(Web page edit records)
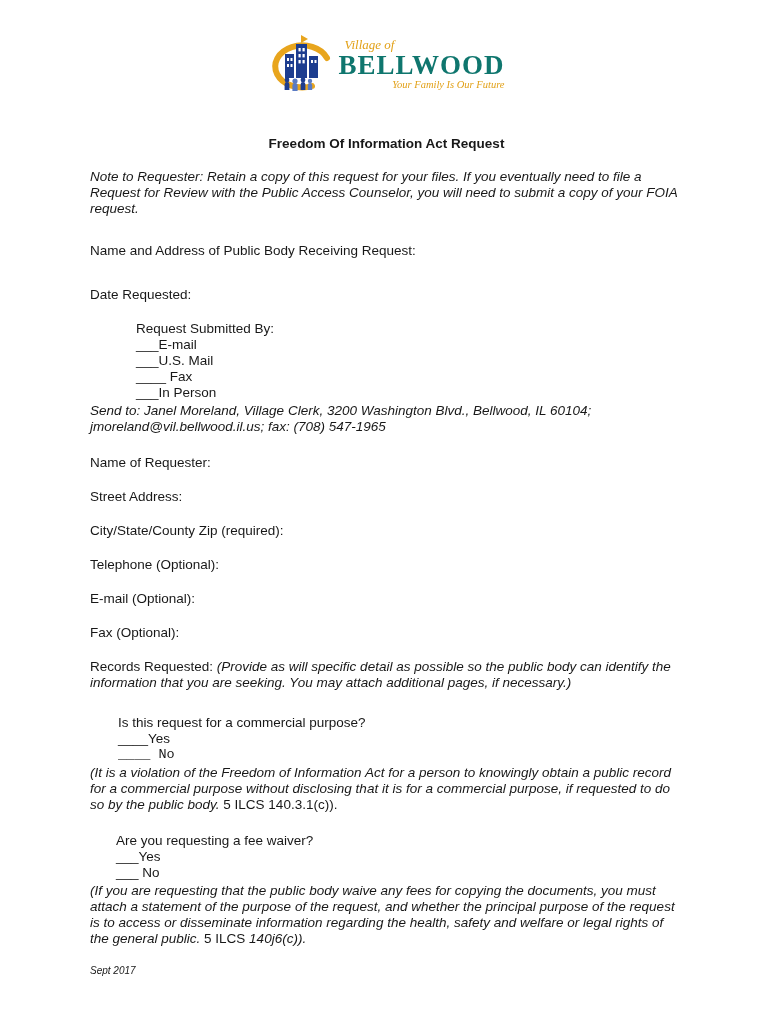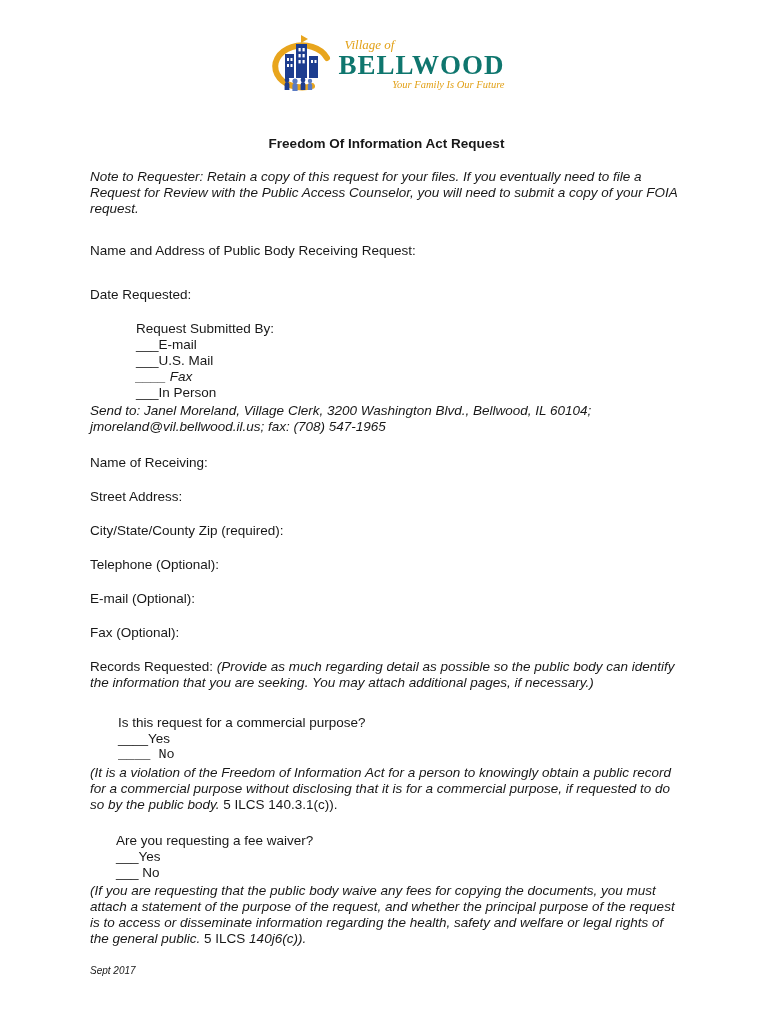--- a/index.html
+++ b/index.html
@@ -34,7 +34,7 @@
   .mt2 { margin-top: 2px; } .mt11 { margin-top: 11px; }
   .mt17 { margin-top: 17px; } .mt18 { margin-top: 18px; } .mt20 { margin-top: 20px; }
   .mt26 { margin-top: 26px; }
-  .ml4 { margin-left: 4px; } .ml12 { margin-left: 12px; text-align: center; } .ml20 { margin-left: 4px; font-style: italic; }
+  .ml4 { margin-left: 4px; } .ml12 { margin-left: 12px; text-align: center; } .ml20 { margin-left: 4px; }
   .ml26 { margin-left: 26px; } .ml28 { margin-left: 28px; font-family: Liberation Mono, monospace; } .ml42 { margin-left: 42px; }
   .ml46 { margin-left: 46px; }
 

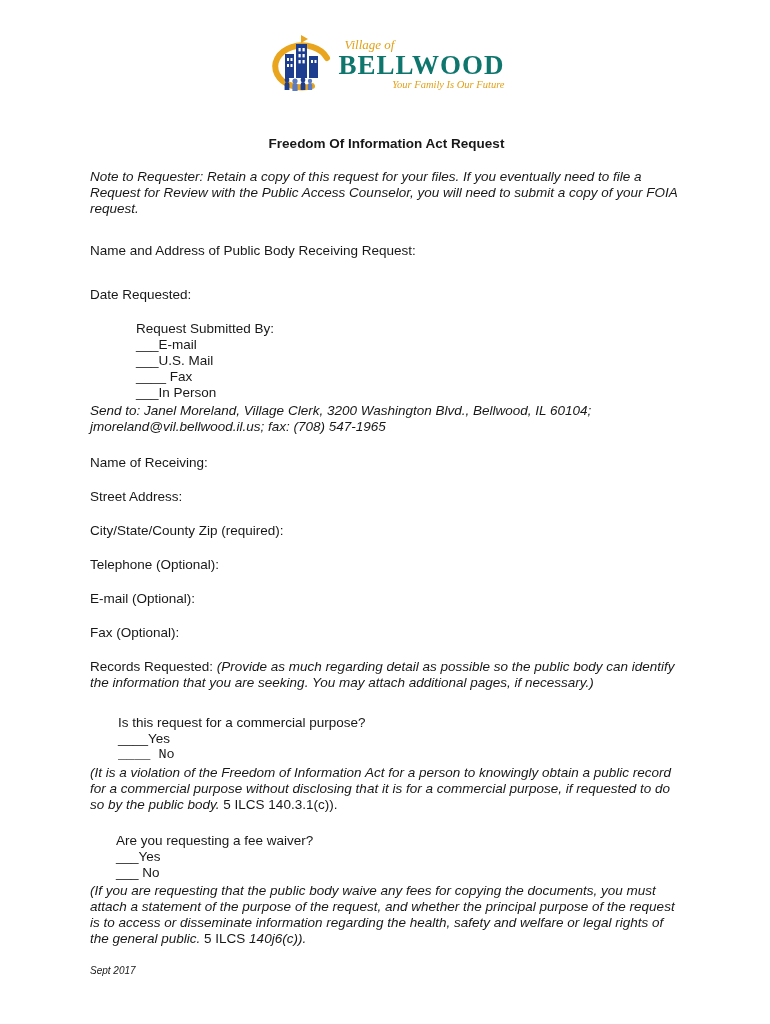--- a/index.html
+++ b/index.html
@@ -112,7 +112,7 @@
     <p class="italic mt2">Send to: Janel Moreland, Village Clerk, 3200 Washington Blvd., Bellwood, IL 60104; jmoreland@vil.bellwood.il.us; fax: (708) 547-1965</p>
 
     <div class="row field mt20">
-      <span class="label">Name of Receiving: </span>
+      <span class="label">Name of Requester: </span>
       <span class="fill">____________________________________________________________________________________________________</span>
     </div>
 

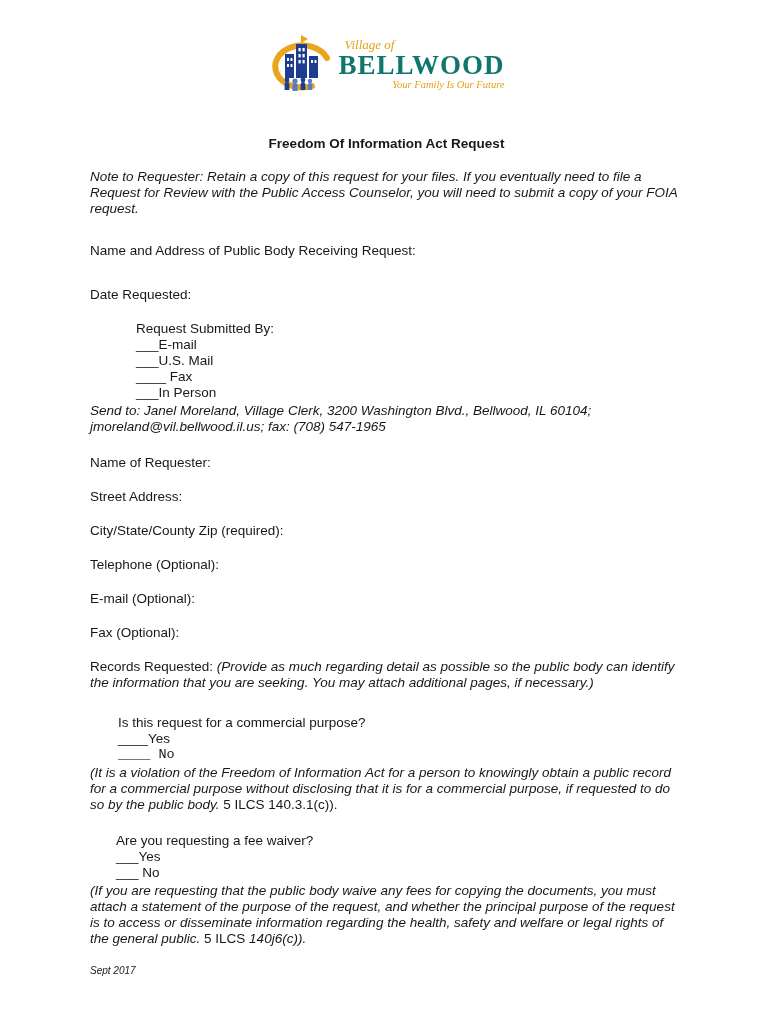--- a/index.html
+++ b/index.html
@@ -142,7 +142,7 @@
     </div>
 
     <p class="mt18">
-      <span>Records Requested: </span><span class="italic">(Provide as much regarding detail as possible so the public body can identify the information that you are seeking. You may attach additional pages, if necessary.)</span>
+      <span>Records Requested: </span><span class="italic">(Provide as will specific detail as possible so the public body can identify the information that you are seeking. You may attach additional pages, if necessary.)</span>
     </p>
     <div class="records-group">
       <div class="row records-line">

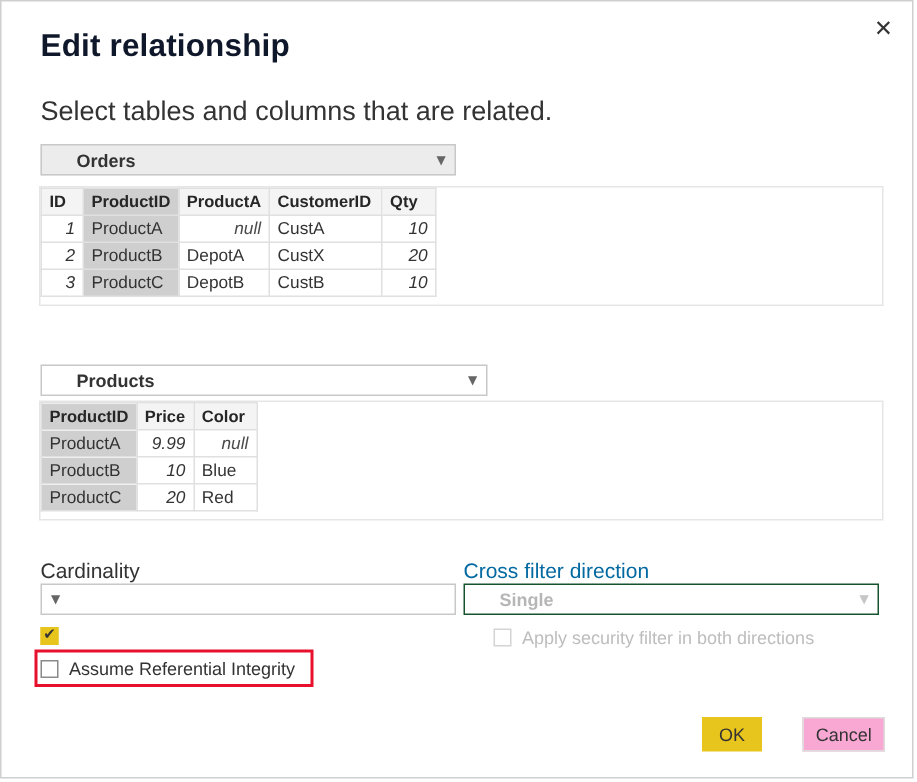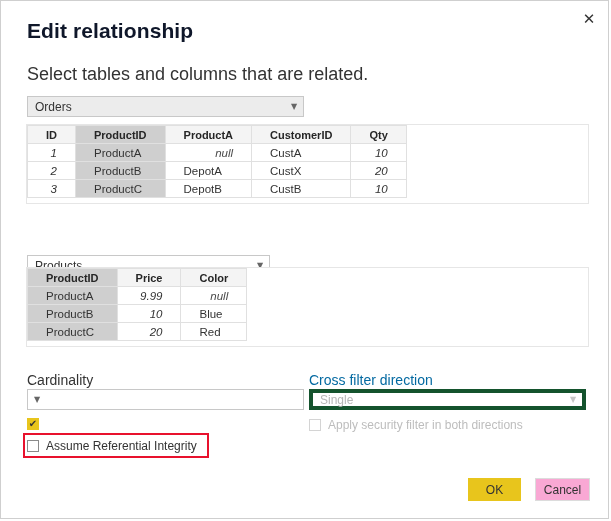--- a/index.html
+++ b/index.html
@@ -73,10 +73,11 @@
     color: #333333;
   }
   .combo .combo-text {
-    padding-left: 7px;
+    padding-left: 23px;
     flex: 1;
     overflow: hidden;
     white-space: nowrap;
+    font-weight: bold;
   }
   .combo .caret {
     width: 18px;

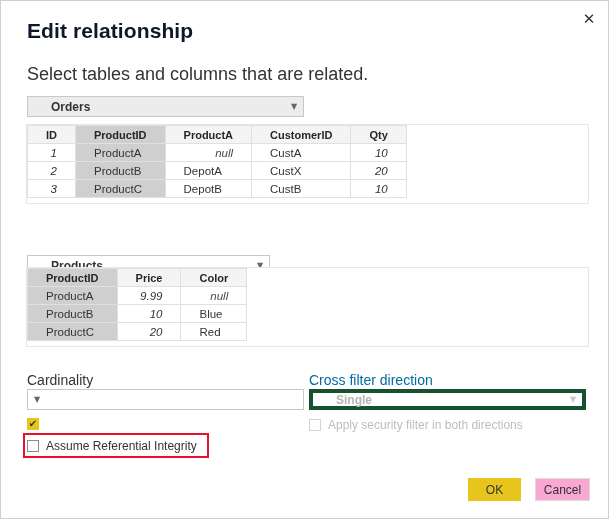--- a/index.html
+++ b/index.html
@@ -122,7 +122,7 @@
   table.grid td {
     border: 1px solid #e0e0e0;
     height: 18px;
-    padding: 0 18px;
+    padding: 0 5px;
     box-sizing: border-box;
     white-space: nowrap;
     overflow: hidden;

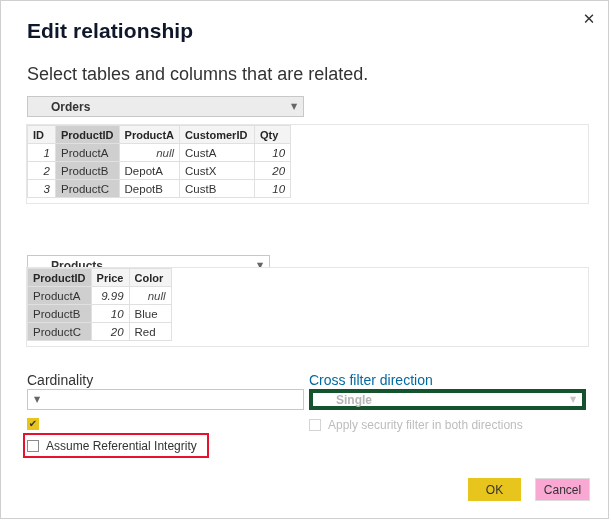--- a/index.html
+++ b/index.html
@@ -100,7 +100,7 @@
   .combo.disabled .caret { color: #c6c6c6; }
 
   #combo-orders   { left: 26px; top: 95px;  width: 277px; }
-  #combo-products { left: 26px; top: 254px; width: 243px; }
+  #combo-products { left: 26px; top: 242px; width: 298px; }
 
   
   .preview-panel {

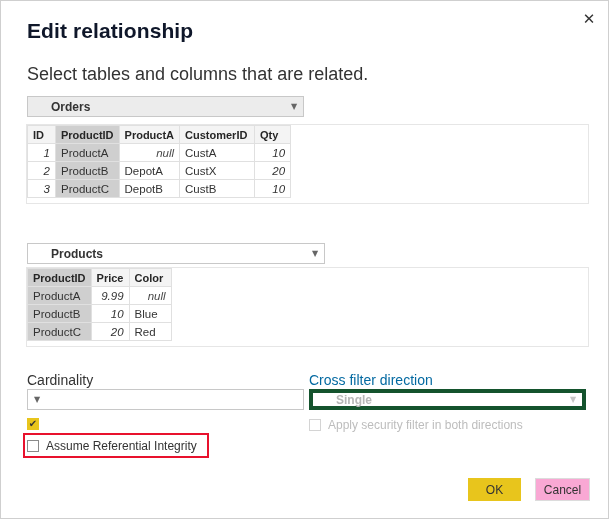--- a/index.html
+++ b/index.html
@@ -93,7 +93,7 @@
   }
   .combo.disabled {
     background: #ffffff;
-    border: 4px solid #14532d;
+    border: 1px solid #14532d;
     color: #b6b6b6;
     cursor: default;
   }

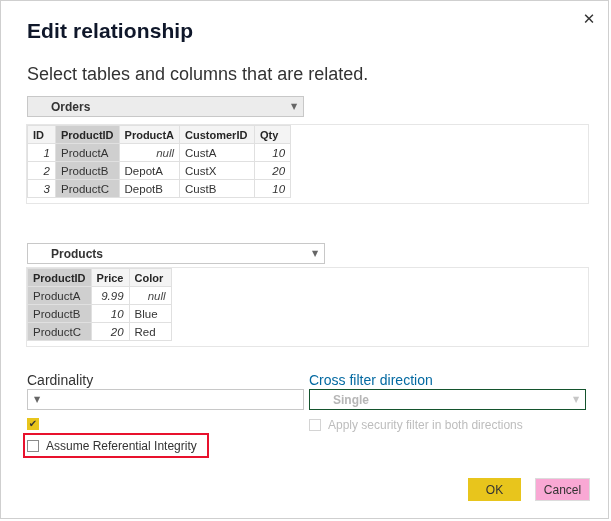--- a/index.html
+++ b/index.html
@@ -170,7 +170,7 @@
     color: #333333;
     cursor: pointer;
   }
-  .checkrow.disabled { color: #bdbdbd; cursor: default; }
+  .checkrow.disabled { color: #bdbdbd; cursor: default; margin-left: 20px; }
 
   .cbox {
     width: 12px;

- Exercise -
Copy each line from the entries above that has the word "border" in it.

- Final answer -
     border: 1px solid #e0e0e0;
     box-sizing: border-box;
-    border: 4px solid #14532d;
+    border: 1px solid #14532d;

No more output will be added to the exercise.